I earned my data and analytics stripes in a domain where we had daily data. It was my first job as an actual data analyst and I worked for a forward-thinking registrar (and Pat, my fellow co-founder). The techniques weren’t as advanced as the kinds of data warehouses Plaid builds now, but it helped us stay informed of what was going on in admissions and enrollment in ways that were vastly superior to waiting until the end of the week, or three weeks into the term even, for information.
Imagine my surprise when I moved to institutional research and I learned that our data arrived three times per year: November 1, March 1, and August 1. After the data arrived, the team would spend time reviewing it and checking to make sure everything was correct. It was rare that the data would be available for analytics by the 2nd of the month.
It was a bumpy transition for me. I’d never actually worked with snapshots before and found the concept to be strange. Basically, the snapshot would take the current set of results from the various database queries and save it in a static format. In our case, it was a series of SPSS files that were then simulcast into a database to make it easier for Tableau to read from.

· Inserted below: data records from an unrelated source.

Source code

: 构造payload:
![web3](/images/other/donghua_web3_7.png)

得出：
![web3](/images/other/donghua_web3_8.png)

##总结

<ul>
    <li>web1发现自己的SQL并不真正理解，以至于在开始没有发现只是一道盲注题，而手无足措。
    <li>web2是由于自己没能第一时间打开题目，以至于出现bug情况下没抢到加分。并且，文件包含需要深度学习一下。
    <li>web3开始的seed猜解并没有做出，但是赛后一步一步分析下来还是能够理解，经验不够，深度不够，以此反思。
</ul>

When I started building the admissions data warehouse with this team, the reaction from one of my colleagues really summed up the difference:
You know, we work from opposite ends of the same spectrum. I get the data, massage it, fix it, and clean it up. Then, when I’m good and ready, I publish it. You seem to do the opposite: you spend a bunch of time before the data even exists validating rules, making sure that it will work, and ensuring that it publishes automatically. I think we achieve the same thing, but in a very different way.
I can’t say I ever fully got onto the snapshot train. But I do see use cases where this concept can be helpful:
- Government reporting almost always requires data as of a particular date.
- Working with accountants or auditors.
- Enrolment forecasting.
In these cases, there is advantage in having a snapshot-like technique. In a data warehouse, this may well be point in time milestones so that when you filter to the milestone, you get the data as it existed at that milestone. You can have different rows that provide restatements if necessary – the restatements help you figure out what was truly accurate and gives you an opportunity to explain the changes if necessary, rather than having to overwrite your data when a mistake was found. Being able to trace back changes and explain them keeps your partners in government, audit, and accounting and finance happy.
Snapshots can also be helpful with enrolment forecasting – in particular, many users I speak to don’t want their forecast to change daily, but something like every second week, or every month.
Have you had to learn how to use less frequent data after getting accustomed to daily or more frequent data?